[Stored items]
--------------------------------

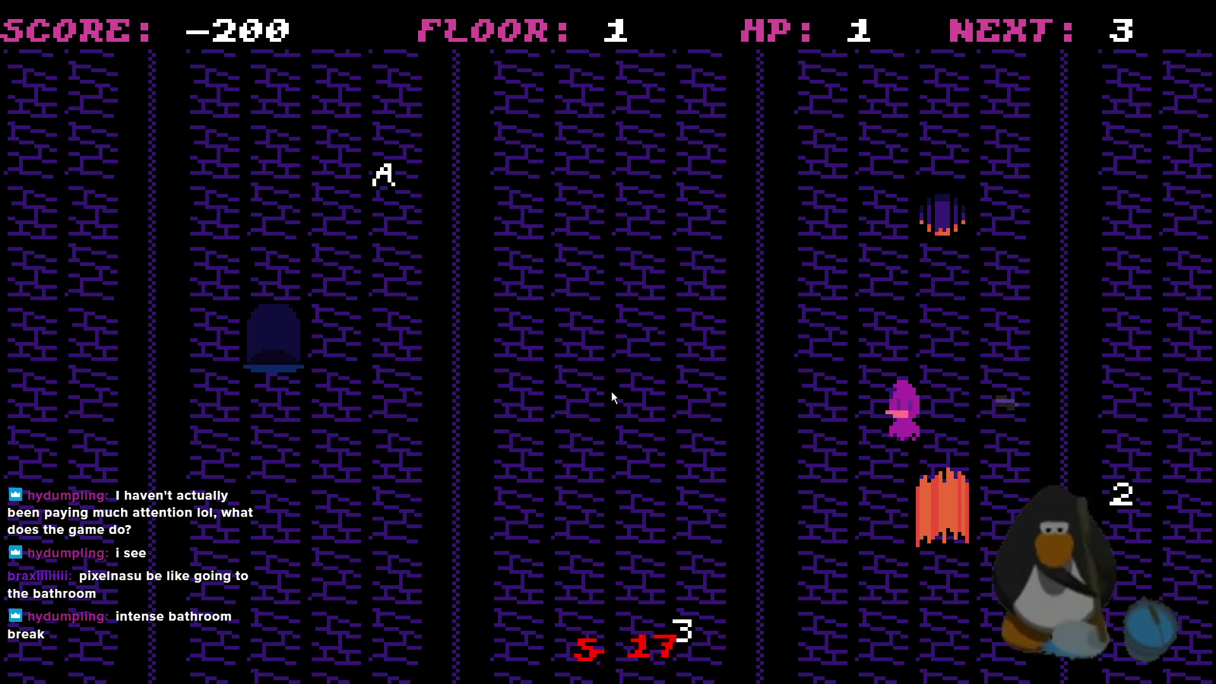
key(Right)
key(Right)
key(Right)
key(Right)
key(Left)
key(Left)
key(Left)
key(Left)
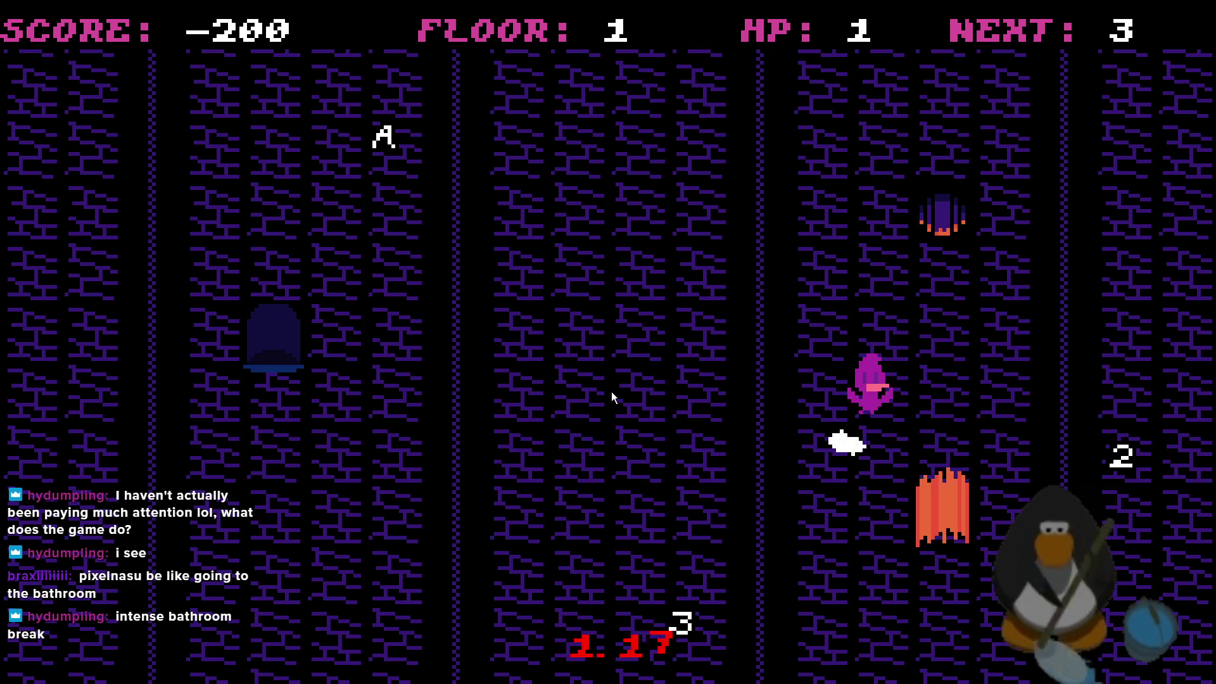
key(Right)
key(Right)
key(Left)
key(Left)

--------------------------------

Exercise prompt:
All entries above must be duplicated exactly; please omit any picture they hold.

Output below:
key(Right)
key(Right)
key(Right)
key(Right)
key(Left)
key(Left)
key(Left)
key(Left)
key(Right)
key(Right)
key(Left)
key(Left)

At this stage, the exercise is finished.